Despite the setback, Rusher still believed he was good enough to play at the top level and had trials at other top-level academies. However, just months after he left Southampton and before he really had time to find another club, he tore his meniscus, keeping him out of soccer for 18 months and effectively ending his youth career. The dream of playing in the Premier League seemed further away than it ever had before.

But years later, an opportunity to return to the pinnacle of the sport arose for the 22-year-old, albeit in a digital arena.

Like most kids, Rusher loved video games. At around the age of 10, he got an Xbox and started to play a lot of FIFA and Call of Duty. While he loved both titles, he found excelled at FIFA, constantly beating his friends and almost anyone he was matched with online.
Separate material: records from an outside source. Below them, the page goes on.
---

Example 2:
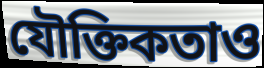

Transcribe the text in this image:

যৌক্তিকতাও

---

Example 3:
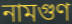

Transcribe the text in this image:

নামগুণ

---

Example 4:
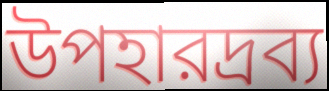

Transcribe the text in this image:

উপহারদ্রব্য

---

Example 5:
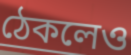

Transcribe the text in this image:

ঠেকলেও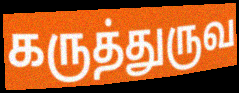
கருத்துருவ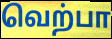
வெற்பா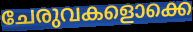
ചേരുവകളൊക്കെ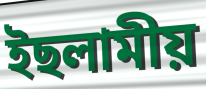
ইছলামীয়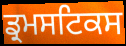
ਡ੍ਰਮਸਟਿਕਸ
It seemed his natural talent on the pitch transferred to the virtual one as well.

"I've always been good but never really knew how good, if you know what I mean," Rusher said. "I didn't even know how the competitive side of things worked. I'm a very competitive person, and as soon as I realized there was something higher to go into I was like, 'Oh my god, I wanna be like that.' And I still do now. I still wanna get there, to the very top."

When FIFA Ultimate Team Champions was introduced and the competitive scene in FIFA really started to expand, Rusher had his chance to get involved. He started to rise up game leaderboards, climbing into the top 100 at times, and got noticed by some of the top players in the world. As his online performance kept improving and he picked up wins against the very best players, he decided to try to find an organization to represent.
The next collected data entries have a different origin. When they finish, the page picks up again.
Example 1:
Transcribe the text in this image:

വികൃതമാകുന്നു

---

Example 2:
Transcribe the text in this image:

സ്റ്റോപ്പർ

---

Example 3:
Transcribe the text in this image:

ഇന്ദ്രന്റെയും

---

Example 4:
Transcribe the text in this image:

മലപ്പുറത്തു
Initially Rusher signed with No Fuchs Given, the esports team owned by Premier League footballer Christian Fuchs. However, this was short-lived, and Rusher soon joined the Lightning Pandas, where he remains as the star of their FIFA division.
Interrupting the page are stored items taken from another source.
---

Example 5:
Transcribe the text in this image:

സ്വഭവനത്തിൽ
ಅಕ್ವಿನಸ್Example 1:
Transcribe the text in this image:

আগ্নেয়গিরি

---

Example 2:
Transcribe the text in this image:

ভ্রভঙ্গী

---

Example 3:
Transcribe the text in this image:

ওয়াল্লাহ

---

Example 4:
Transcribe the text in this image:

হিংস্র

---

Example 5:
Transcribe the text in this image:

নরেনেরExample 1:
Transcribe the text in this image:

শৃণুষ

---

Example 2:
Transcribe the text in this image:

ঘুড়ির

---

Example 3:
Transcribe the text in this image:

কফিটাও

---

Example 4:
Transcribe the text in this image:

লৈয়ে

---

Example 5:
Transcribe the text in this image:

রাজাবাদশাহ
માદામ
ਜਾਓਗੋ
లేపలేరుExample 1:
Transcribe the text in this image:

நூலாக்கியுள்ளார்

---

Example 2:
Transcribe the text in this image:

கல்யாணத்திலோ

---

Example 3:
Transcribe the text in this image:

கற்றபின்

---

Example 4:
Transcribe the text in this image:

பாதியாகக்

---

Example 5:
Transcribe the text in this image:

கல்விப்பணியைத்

His online performances continued to improve, and then came the announcement of the ePremier League. Rusher knew this was his chance to once again represent Southampton, eight years after being released from the youth academy.

All 20 Premier League football clubs are involved with the ePremier League, with each club holding online and offline qualifying events to find players to represent it in the grand finals on March 28-29 in London. Any FIFA player in the United Kingdom was able to compete in the online qualifiers for a club of their choice, with the top players being invited to that team's stadium for the offline qualifiers.

Rusher easily made it through the online portion of Southampton's qualifiers and booked a trip to St. Mary's. He was one step closer to once again representing the club he played for as a boy.

"I was always confident going into it, but I kept myself composed and stayed strong," Rusher said. "Quite early on, one of the people who I thought I'd maybe meet in the final went out, so I was quite shocked. But it just gave me more confidence to go on and say this is my tournament. And, luckily enough, I won it all. I say luckily enough; I won every game."

After dominating the competition at St. Mary's, Rusher has once again joined Southampton FC. At 13 it seemed almost inevitable that he would be pulling on the iconic red and white jersey of the Saints as a professional player one day, but back then it wouldn't have crossed anyone's mind that it could be as a pro FIFA player.

He still has hopes of playing soccer professionally and currently participates at a semi-pro level for Melksham Town FC. His team went on an impressive FA Cup run, and he hopes that over the next few years he might still be able to break his way into the higher leagues. But for now, he has a more pressing task on hand: representing the club he played for as a boy in the ePremier League.

"I'm playing the Premier League, mate," Rusher said with a dash of awe in his voice.

It's almost as if he is still struggling to believe what he has achieved. A journey that began when he was just a child is a few games away from a fairy-tale ending, and even with his dream just a week away, there might be a few chapters to write.